Mary Clinton, an Occupy Wall Street activist, led a training on encampment activism at the AFL-CIO's national Young Workers Summit in Minneapolis and proposed the solidarity resolution passed there. Clinton says she was encouraged by the broad support among the summit's 800 participants, and sees supporting Occupy Wall Street as a chance for unions "to participate in a broader struggle which I think will be necessary in order to make the gains we want to see and will benefit their members." Clinton, a former organizing intern with the Writer's Guild of America, is now a graduate student in labor studies at the City University of New York (CUNY). She describes linking arms with Occupy Wall Street and community allies as a better way forward for labor unions. Too many, she argues, approached the New York City budget debate by "trying to cut backdoor deals." "In order to see a budget that doesn't have cuts in social services and lay off teachers," Clinton says, "we need to see a stronger movement," working more closely with other allies.
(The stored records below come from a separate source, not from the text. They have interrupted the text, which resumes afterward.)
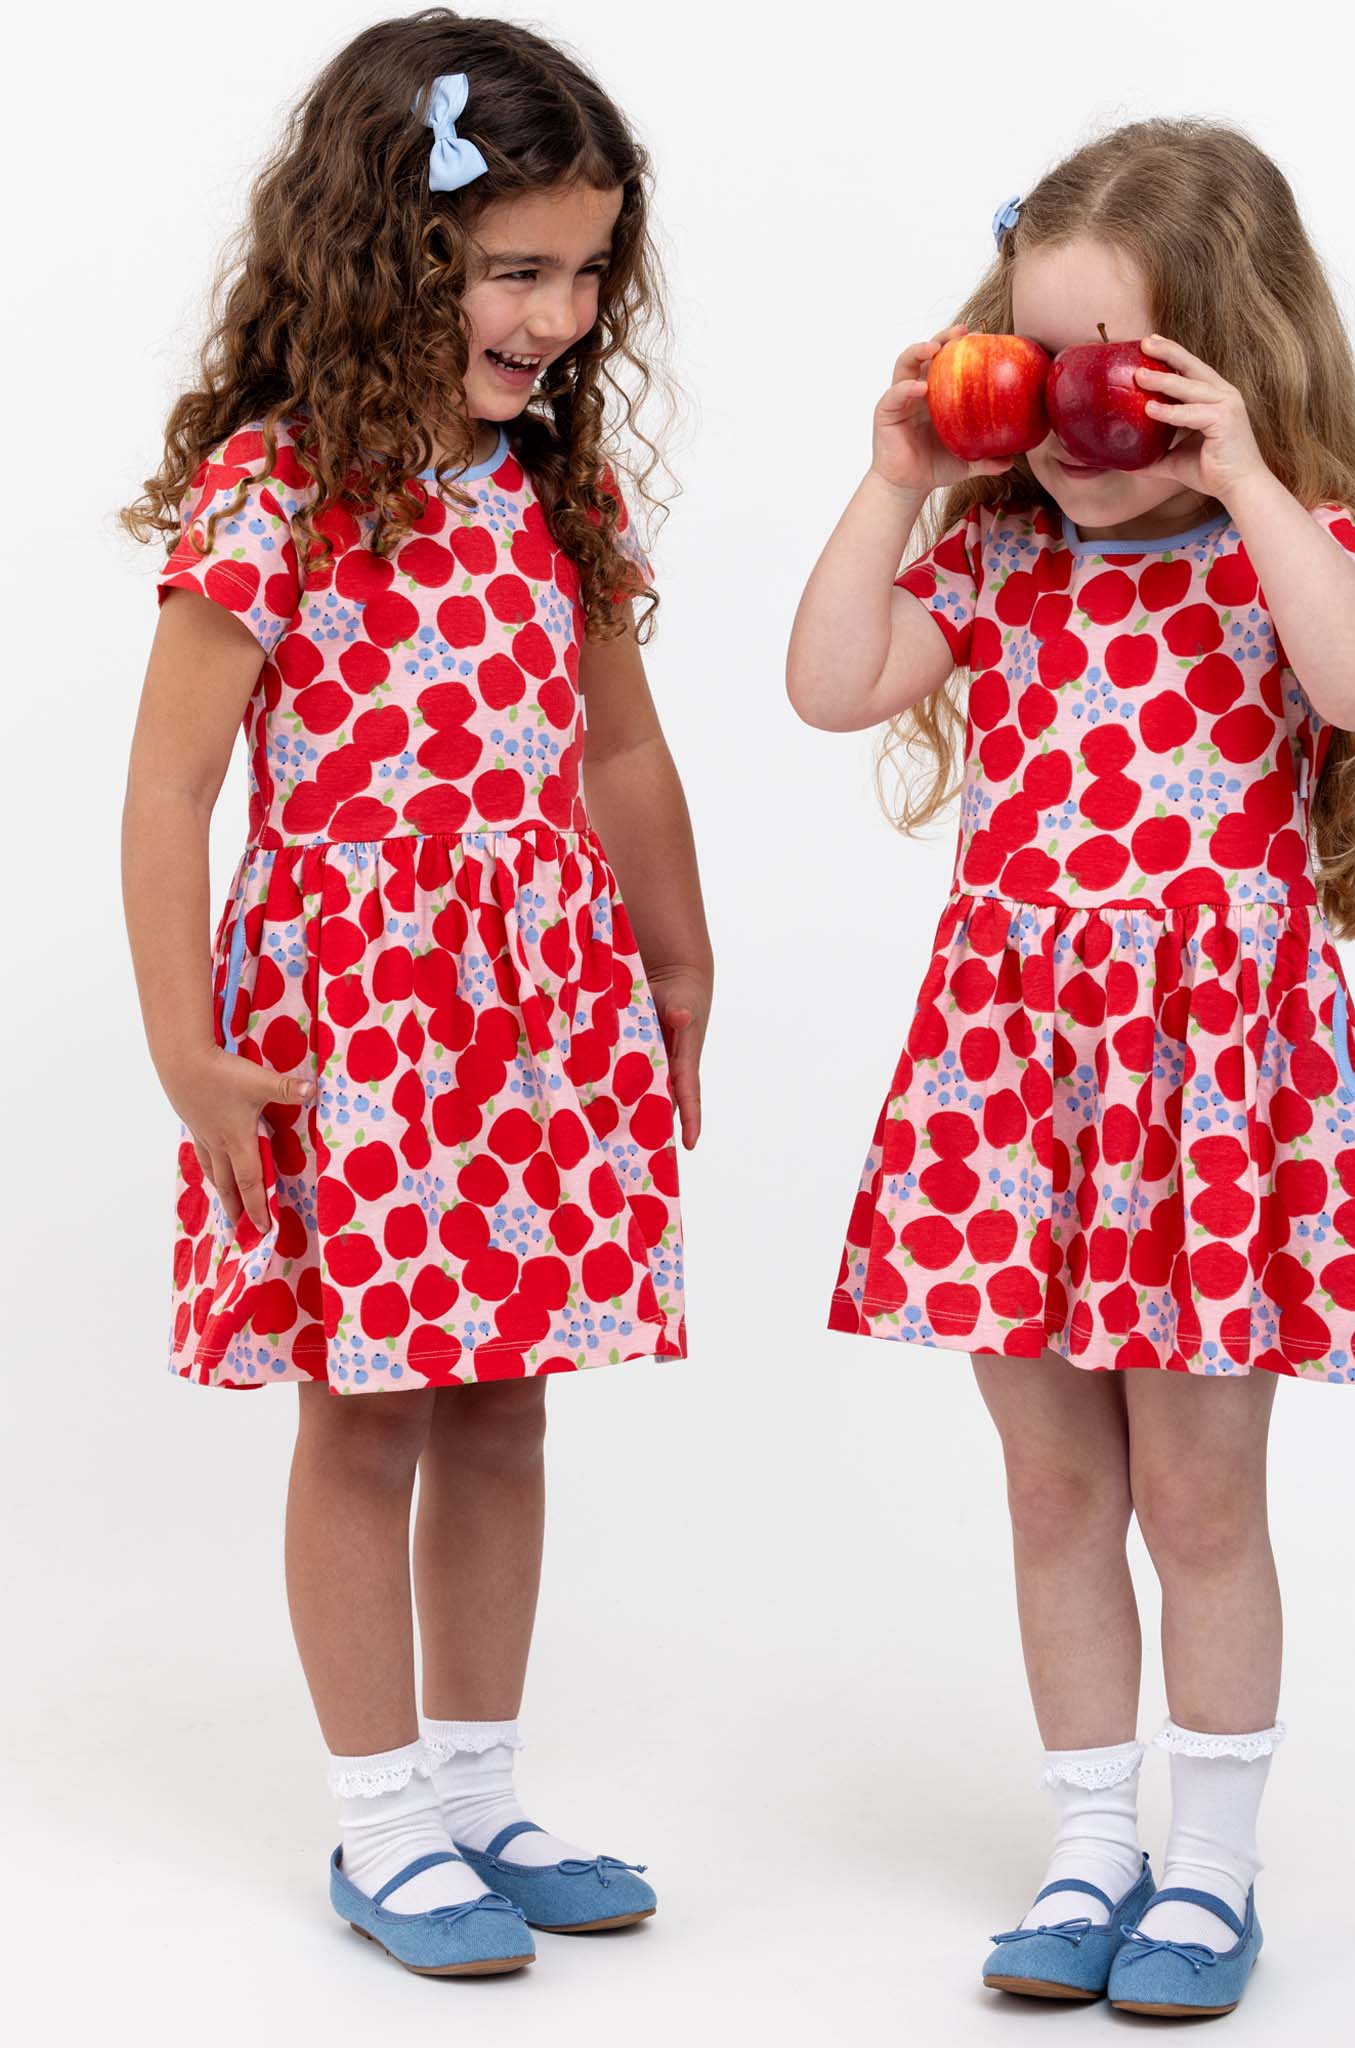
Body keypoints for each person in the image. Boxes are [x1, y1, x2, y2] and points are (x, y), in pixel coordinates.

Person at [787, 117, 1355, 2018]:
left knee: (1202, 1501)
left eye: (1122, 383)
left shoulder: (1285, 551)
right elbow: (831, 682)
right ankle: (1091, 1841)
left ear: (1227, 368)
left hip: (1207, 1095)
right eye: (1037, 371)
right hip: (1017, 1091)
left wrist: (1239, 474)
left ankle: (1212, 1867)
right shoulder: (995, 563)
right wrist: (897, 475)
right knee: (1056, 1493)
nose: (1073, 428)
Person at [120, 9, 711, 1979]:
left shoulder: (562, 491)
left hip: (536, 1012)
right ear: (392, 253)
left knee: (506, 1408)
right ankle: (381, 1818)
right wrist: (183, 1042)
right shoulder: (274, 490)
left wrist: (678, 951)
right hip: (356, 1023)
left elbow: (617, 748)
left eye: (587, 268)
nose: (562, 309)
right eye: (517, 266)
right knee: (362, 1417)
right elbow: (173, 782)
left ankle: (479, 1785)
In interviews, leaders of groups sponsoring the New York march expressed admiration for the Occupy Wall Street movement and hopes that it would provide momentum for their shared goals. They were also quick to emphasize their sense that their own organizations' commitment to the themes of Occupy Wall Street long predates the new movement. "This is not new," says SEIU District 1199 Communications Director Leah Gonzalez, pointing to the coalition that won a three-year New York State " millionaires' tax" in 2009. "We have been calling for some time, along with other unions in the organized labor movement, that the rich should pay their fair share."
"The issues that they have focused on are obviously things many of us have been working on for years," says Cantor, "and they have done us all a favor by elevating them to an even higher level of public awareness. So it was not a heavy lift to persuade our leadership that this is something we need to do to stand in solidarity with them and to use some of the energy they have created to advance something we all agree on."